Consequences of mistake under the new IRD online systems

The Inland Revenue Department (IRD) has advised that, over the next six years, it intends to implement a range of online services to better serve the public and reduce compliance costs. While these changes should be applauded, several issues arise due to the current legislated form.

Lloyd Gallagher

In the next 12 months, the IRD proposes to upgrade the MyIR system (the online portal for clients and tax agents) to enable filing of GST online, as well as making some additions to the system to allow for greater communication and amendment of mistakes. This article will focus only on the GST issues, which are set for immediate release.

The GST system is designed to allow for accounting software filing and improved online filing of returns. It went live in April 2016 and was trialled through a small number of firms. The online form version of this process has been live for the past two years, and the IRD reports that both have met with great success ( software.html).

It is expected that this process will save participants significant sums in compliance costs. However, I hold concerns with the possibility of mistakes and the current inflexibility to correct these under the Tax Administration Act 1994 (TAA).

Simple mistakes in data entry are likely to remain undetected for several days, or possibly until the return has been processed. This can cause problems when these mistakes impact on legal responsibilities such as filing tax returns. There are also significant implications in terms of possible penalties and limits on the ability to correct errors under section 113A of the TAA.

Section 113A deals with the correction of minor errors in subsequent returns and provides:

“(1) This section applies for the purposes of this Act and the Goods and Services Tax Act 1985 when—

(a) a person has provided a return in which the assessment of their liability for income tax, fringe benefit tax, or goods and services tax contains 1 or more minor errors; and

(b) the error was caused by a clear mistake, simple oversight, or mistaken understanding on the person’s part; and

(c) for a single return, the total discrepancy in the assessment that is caused by the error is $500 or less.

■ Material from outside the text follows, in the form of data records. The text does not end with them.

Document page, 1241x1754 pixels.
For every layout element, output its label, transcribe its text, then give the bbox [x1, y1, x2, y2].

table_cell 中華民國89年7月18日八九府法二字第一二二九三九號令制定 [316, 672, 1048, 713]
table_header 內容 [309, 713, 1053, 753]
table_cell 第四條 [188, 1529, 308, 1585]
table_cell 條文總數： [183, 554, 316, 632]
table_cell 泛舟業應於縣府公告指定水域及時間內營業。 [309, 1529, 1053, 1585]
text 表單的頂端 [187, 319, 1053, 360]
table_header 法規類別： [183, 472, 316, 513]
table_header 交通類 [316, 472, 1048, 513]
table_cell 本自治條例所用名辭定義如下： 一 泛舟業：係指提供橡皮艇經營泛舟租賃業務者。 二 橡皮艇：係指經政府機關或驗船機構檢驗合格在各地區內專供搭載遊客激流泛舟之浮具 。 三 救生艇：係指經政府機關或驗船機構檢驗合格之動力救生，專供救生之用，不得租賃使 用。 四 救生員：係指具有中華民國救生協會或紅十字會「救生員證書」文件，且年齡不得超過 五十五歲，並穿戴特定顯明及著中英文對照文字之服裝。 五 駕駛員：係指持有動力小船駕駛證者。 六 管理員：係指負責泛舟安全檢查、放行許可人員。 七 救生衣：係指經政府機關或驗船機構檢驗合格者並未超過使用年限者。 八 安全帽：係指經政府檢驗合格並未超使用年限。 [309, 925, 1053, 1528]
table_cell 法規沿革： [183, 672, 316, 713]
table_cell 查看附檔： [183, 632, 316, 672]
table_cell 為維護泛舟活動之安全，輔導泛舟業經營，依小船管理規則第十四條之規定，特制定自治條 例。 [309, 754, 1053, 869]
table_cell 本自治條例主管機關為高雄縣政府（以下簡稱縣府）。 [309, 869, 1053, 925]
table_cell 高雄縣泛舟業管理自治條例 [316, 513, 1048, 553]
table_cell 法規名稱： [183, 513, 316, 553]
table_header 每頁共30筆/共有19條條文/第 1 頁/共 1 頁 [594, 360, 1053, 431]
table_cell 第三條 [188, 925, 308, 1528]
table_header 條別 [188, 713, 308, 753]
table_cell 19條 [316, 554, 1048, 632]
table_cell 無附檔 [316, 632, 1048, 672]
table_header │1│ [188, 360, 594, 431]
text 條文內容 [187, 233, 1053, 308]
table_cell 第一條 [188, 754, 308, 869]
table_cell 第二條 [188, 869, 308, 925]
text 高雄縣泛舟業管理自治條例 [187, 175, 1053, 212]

(2) The Commissioner may allow the person to correct the error in the next return that is due after the discovery of the error.

(3) For the purposes of subsection (1)(c), the liability the person has for income tax, fringe benefit tax, or goods and services tax is treated separately.”

The error correction problem is evident in section 113A(1)(c), which limits any genuine mistake to $500 or less. When dealing with GST returns, the sums for input and output tax very seldom amount to $500 dollars, which would result in section 113A(2) almost never being invoked, except in cases of minor correction.

This is confirmed by the IRD’s website, which says that any mistake in GST must be minor to be subject to any correction, otherwise the disputes process is the only option available to taxpayers seeking a correction. This is both time-consuming and costly due to the expert assistance needed to file the Notice of Proposed Adjustment (NOPA) under part 4A of the TAA (

In Westpac Securities NZ Ltd v Commissioner of Inland Revenue [2014] NZHC 3377, this position was confirmed in relation to income tax. Westpac Securities (WS) applied to the High Court for determination of the discretionary power held by the Commissioner of Inland Revenue (CIR) under section 113A, and applied for judicial review of a decision made by the CIR to amend an assessment to ensure its correctness. WS had offset losses from related companies against WS’s income and, as a result, was unable to use foreign tax credits which subsequently became available to the related companies. WS asked the CIR under section 113 to correct its mistake. The CIR responded that under section IC5(4) of the Income Tax Act 2007, the decision was irrevocable and that it could not interfere.

The Court held that the CIR’s power to amend an assessment under section 113 is to do what the CIR considers necessary to ensure the correctness of the assessment. An initial incorrect tax position is not a necessary prerequisite, and section 113 can also be used to amend “correct” assessments. The Court held that the power of amendment is discretionary, so the merits of a taxpayer’s reasons for requesting reassessment may need to be considered. Further, the CIR can amend a decision which is irrevocable by the taxpayer.

However, the Court went on to say that the CIR still has the discretion to decide whether or not the power should be exercised. In this case, the prevailing factor is the discretionary power given to the CIR, and if correction of the mistake does not suit it, then the application can be denied.

Over the years, I have had clients entangled in disputes with the IRD where auditors/reviewers have taken an entrenched approach when their position is challenged, even when they are shown to be wrong by court citation. This has resulted in taxpayers having to employ the disputes procedures in Part 4A of the TAA, which in one instance has taken the better part of six months to resolve for a simple mistake. This example has left me with concern over the fair treatment in the new online system where a genuine mistake, such as a typo, is to blame.

In my opinion, section 113A needs review if the online systems are to be truly effective. “Minor errors” should not be defined merely on dollar amounts – a typo is a typo regardless of the decimal point.

The penalties for error are significant (see Part 9 of the TAA), with responsibility falling upon the taxpayer, even if he or she uses a tax agent or an accountant. Therefore, extra care is needed to double-check that information being provided to the IRD is correct before pressing the submit button and potentially facing a drawn-out and costly resolution procedure to correct a genuine data entry error.